To fix this, there are two measures. First, in Google search console, I have to tell Google to remove those URLs from its cache. I have identified a number of prefix patterns, and submitted a request for each URL pattern. It takes google a day to have them cleared.
After that, the bad request will no longer come from Google users clicking on bad URL. In my case, the requests did not reduce significantly, suggesting that most of the requests come from bots. Therefore I had to figure out a way to prevent those bad request hitting my server, which is a typical web application firewall requirement.
Looking for such a solution for my WordPress Security I landed on Cloudflare. Cloudflare is pretty user-friendly with an easy-to-understand reference architecture. When I started, Cloudflare can import my DNS records, and guided me to change my name servers so I delegate my DNS management it. When I first move to Cloudflare the website gives ERR_TOO_MANY_REDIRECTS. I ended up having to go to SSL/TLS and set encryption mode to Full (strict) to get rid of this error. I also have to re-configure email forwarding as a result of name server change.
CloudFlare
Even for a self-hosted single-server site, it is very beneficial to place an Application Firewall upfront for WordPress security. I find CloudFlare are very useful service that provides everything else you need to host the web site. For example, it contains a domain registry itself. It manages DNS and allows email forwarding. In addition, it helps generate TLS certificate etc. The free tier covers everything for a small website, with the Application Firewall as the core feature. Within the free tier I can have these features:
- domain registrar and name servers (not for free but at a reasonable cost)
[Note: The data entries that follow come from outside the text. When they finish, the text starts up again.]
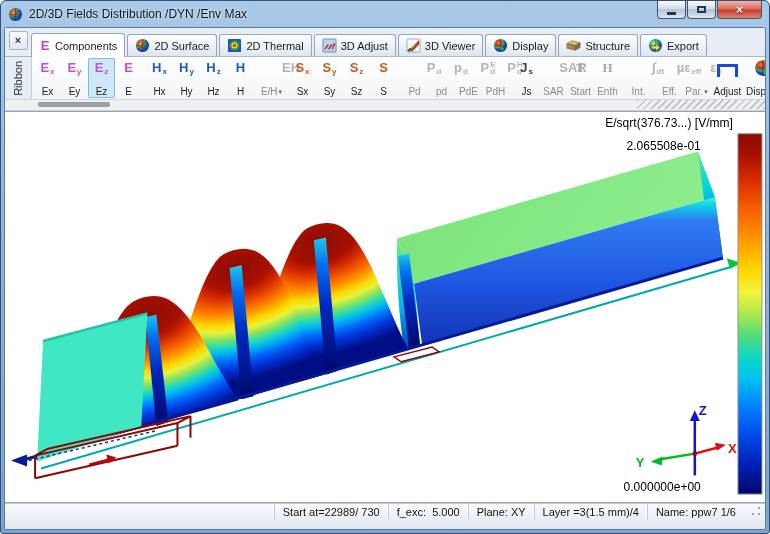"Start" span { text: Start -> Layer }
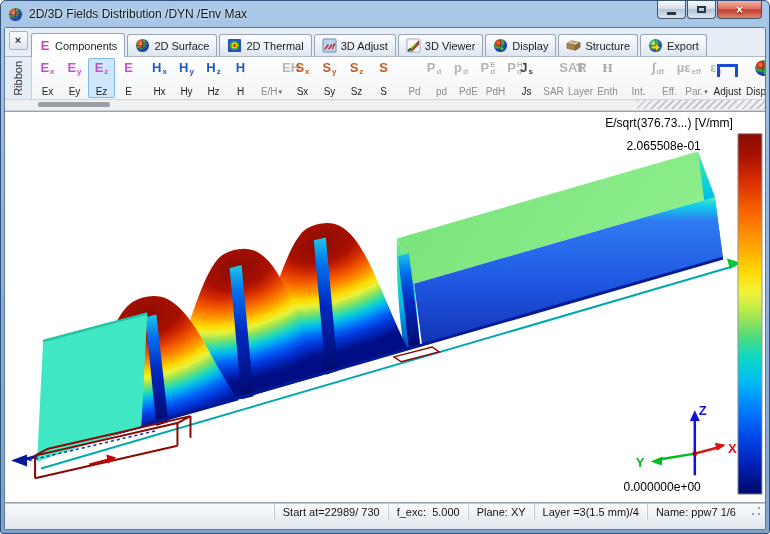"Start at=22989/ 730" .statusbar { align-items: flex-start -> center }
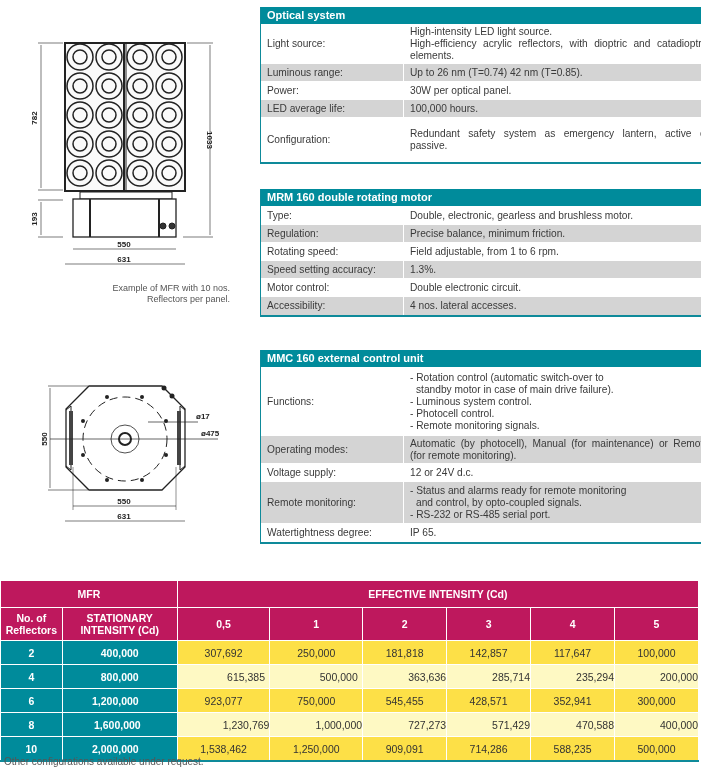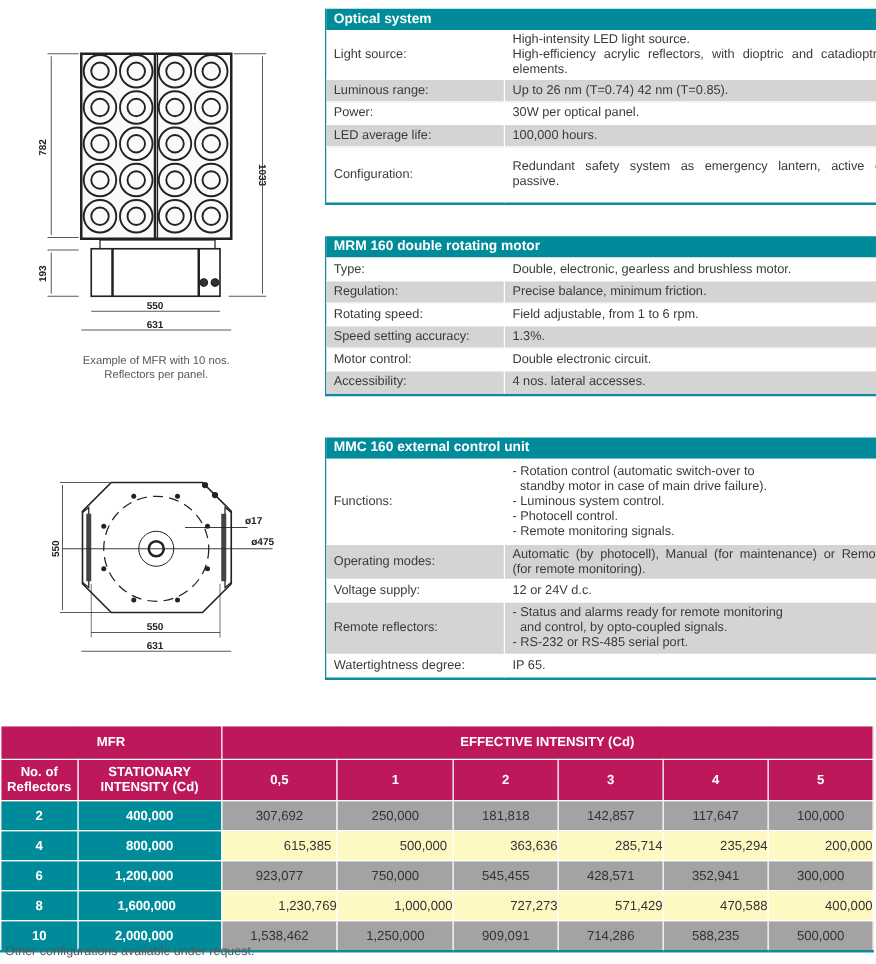"Example of MFR with 10" .caption { text-align: center -> right }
- SSL certificate (not for free but at a reasonable cost)
- Request event tracking
- redirect rule: zone apex to www, and /status to uptime status page
- return code 409 for obsolete URLs (using routes and workers)
- email routing and forwarding
- WAF rules (path, parameter, rate, etc)
- DDoS protection and Bot Fight mode
- hot-linking prevention (i.e. other sites references images on your site directly)
I am still exploring features for CloudFlare. One stunning feature is routes and workers. Essentially you can serve a function in response to HTTP request at a specific route. This is particularly useful in scenarios where it is not straightforward to add web pages on the backend server. For example, I want requests with certain paths to return HTTP code 490 and do not want to mock with the WordPress server, we can make use of CloudFlare worker.
Lessons Learned
For WordPress security, never use suspicious plugins. Keep an additional layer of defense in WordPress such as Wordfense. It helps block malicious traffic that went through the first layer. It also helps configure MFA for administrators.